Woolen's son now is being treated for developmental delays that she says he didn't have before being given the wrong medications. She says she would like to ask that doctor one question:

"How is the brain developing healthy if you're giving him medicine for an illness he didn't even have?"

Nancy Savageau is one of the attorneys handling the class-action lawsuit. She says most doctors do the right thing, but the few who don't fall through the cracks in the system.
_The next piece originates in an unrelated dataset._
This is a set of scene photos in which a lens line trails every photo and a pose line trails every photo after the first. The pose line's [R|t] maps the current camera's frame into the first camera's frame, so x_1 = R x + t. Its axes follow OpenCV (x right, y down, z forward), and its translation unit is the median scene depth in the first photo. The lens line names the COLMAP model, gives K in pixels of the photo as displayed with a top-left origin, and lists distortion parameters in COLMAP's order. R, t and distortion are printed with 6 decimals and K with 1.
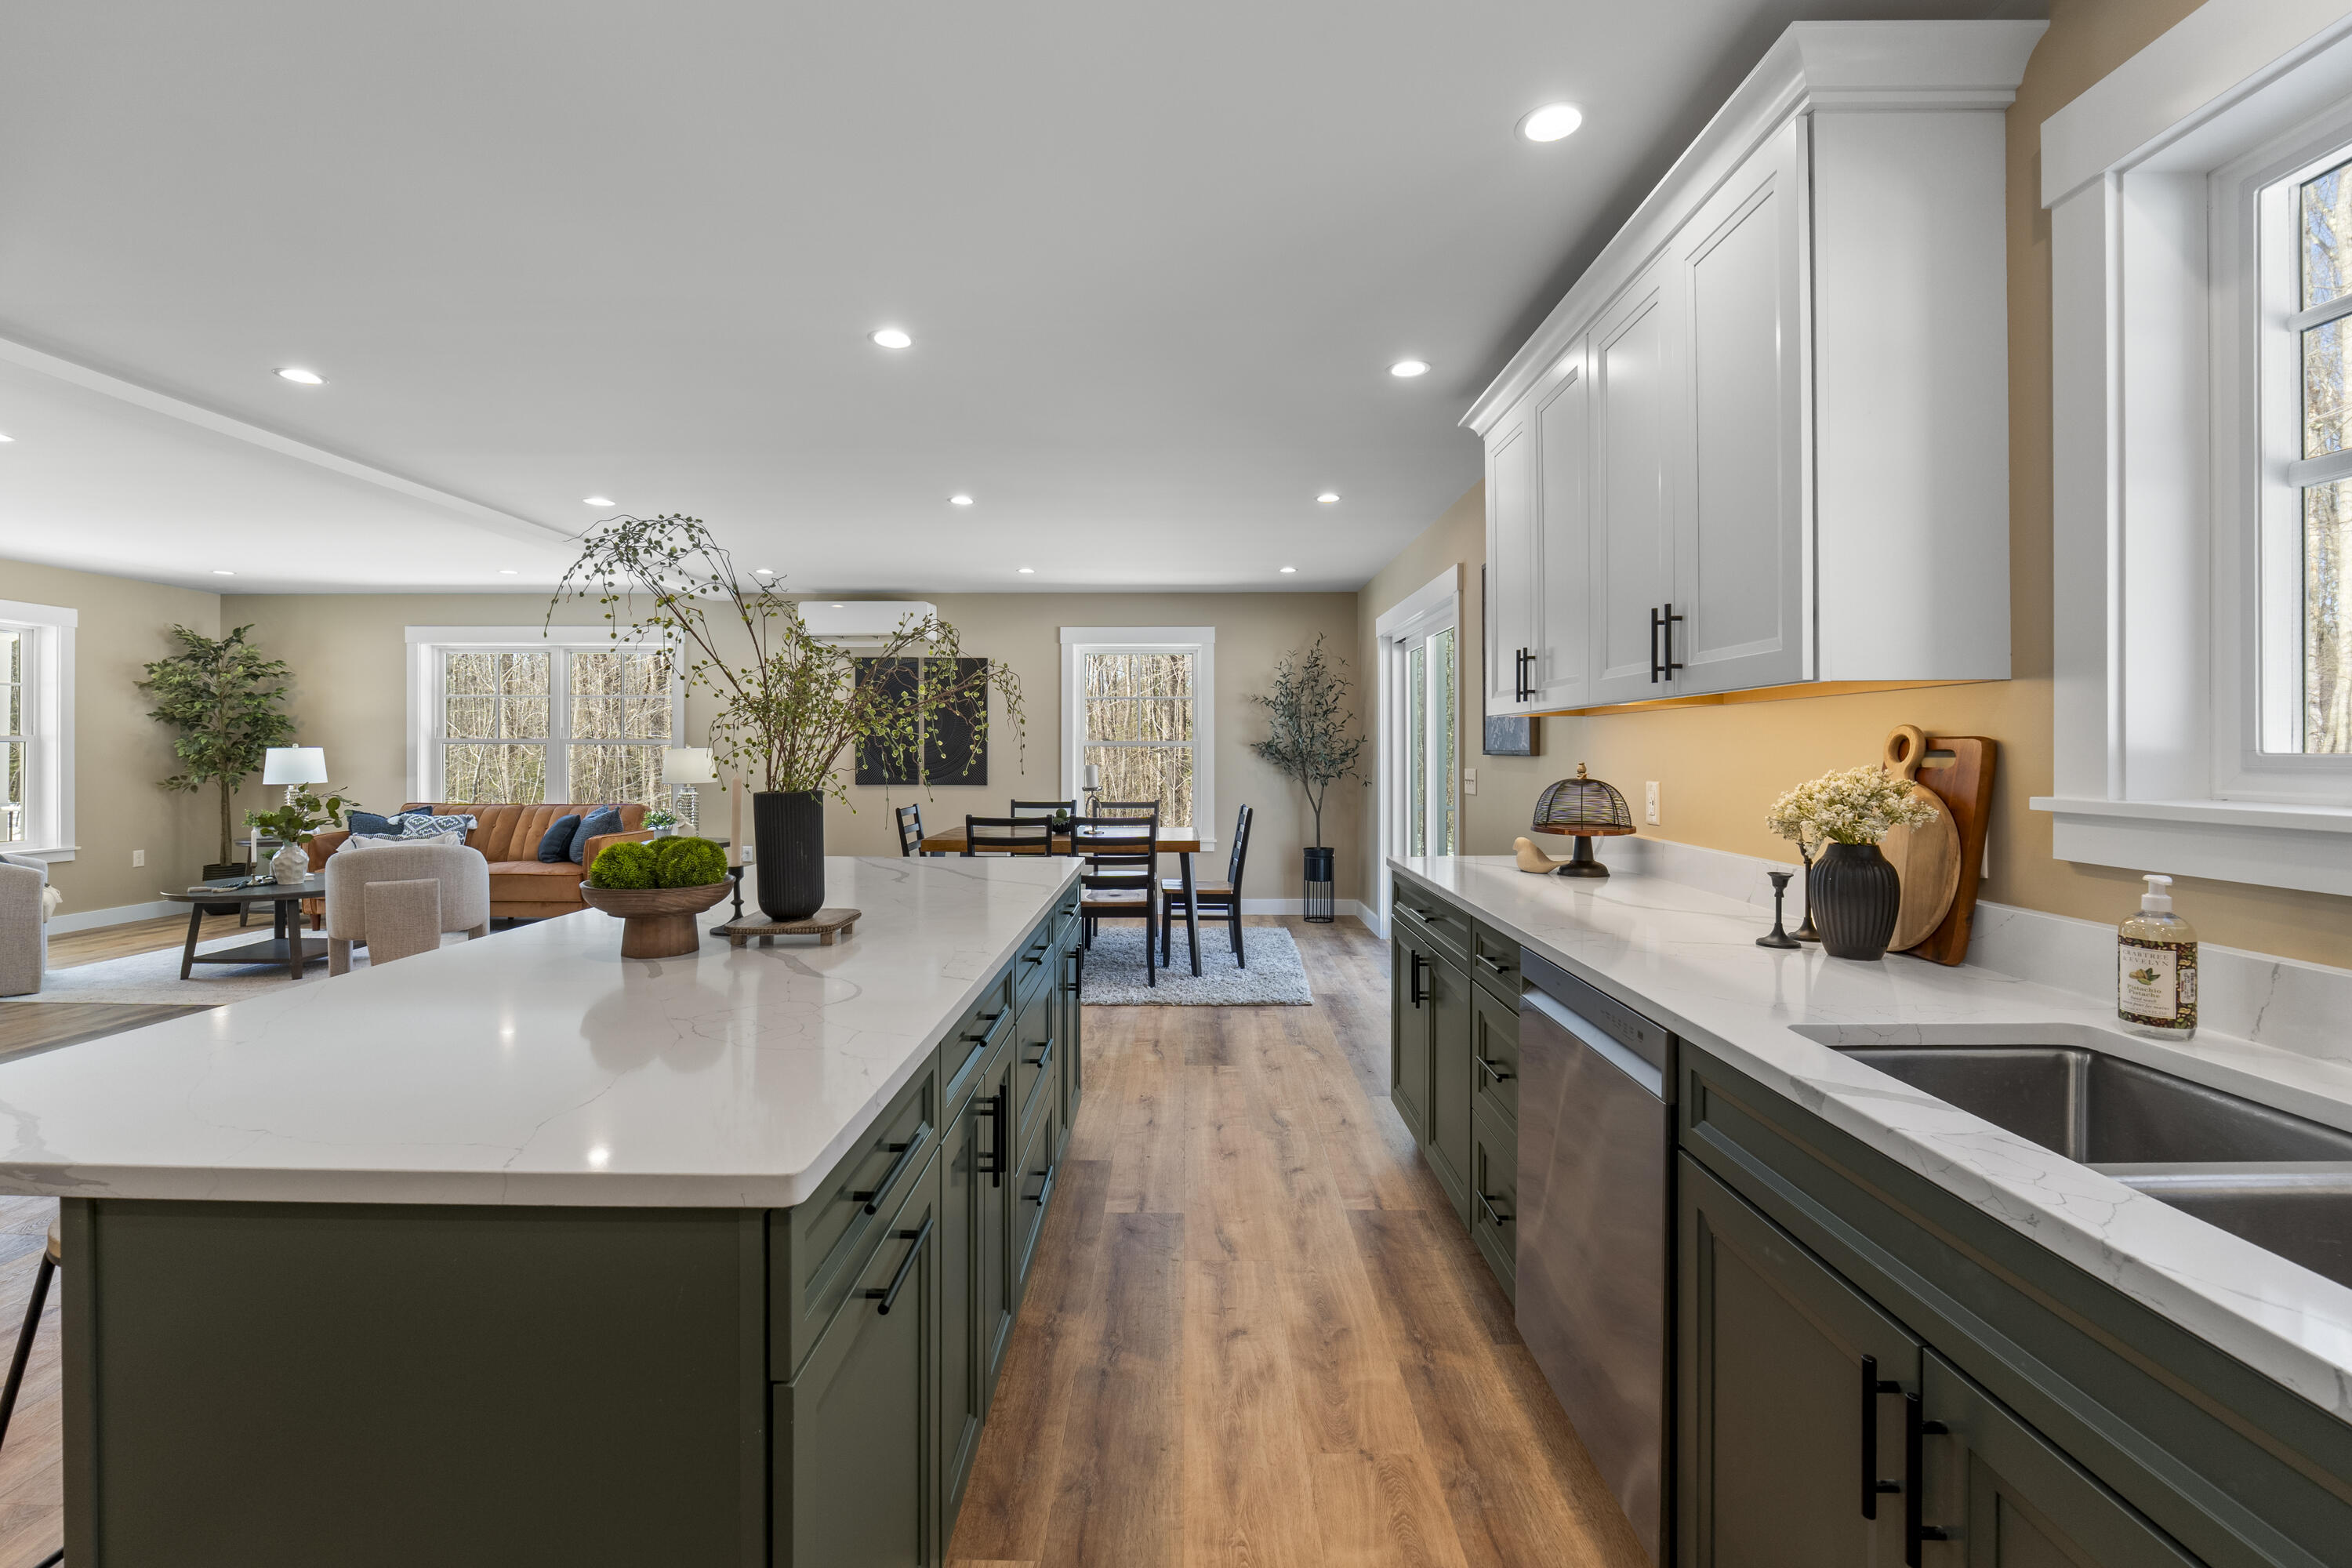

"The state of Michigan missed 220 doctors that were dismissed by their hospitals for a variety of reasons. They failed to bring any disciplinary action against those 220 doctors."

Savageau says she has a problem with the language in one of the bills that says a doctor "is not liable in an action alleging medical malpractice if the person's conduct at issue constituted the exercise of professional judgment."

The University of Michigan hospital system is taking a new approach that balances tort reform with patient safety. It focuses on admitting mistakes and compensating patients quickly to prevent lawsuits.

The Institute of Medicine reports that 98,000 deaths a year are caused by medical errors and an AARP report says U.S. surgeons operate on the wrong body part as often as 40 times a week.

The University of Michigan model is at tinyurl.com/boo5sz8.

The proposed bills at issue are Michigan Senate bills 1115 through 1118.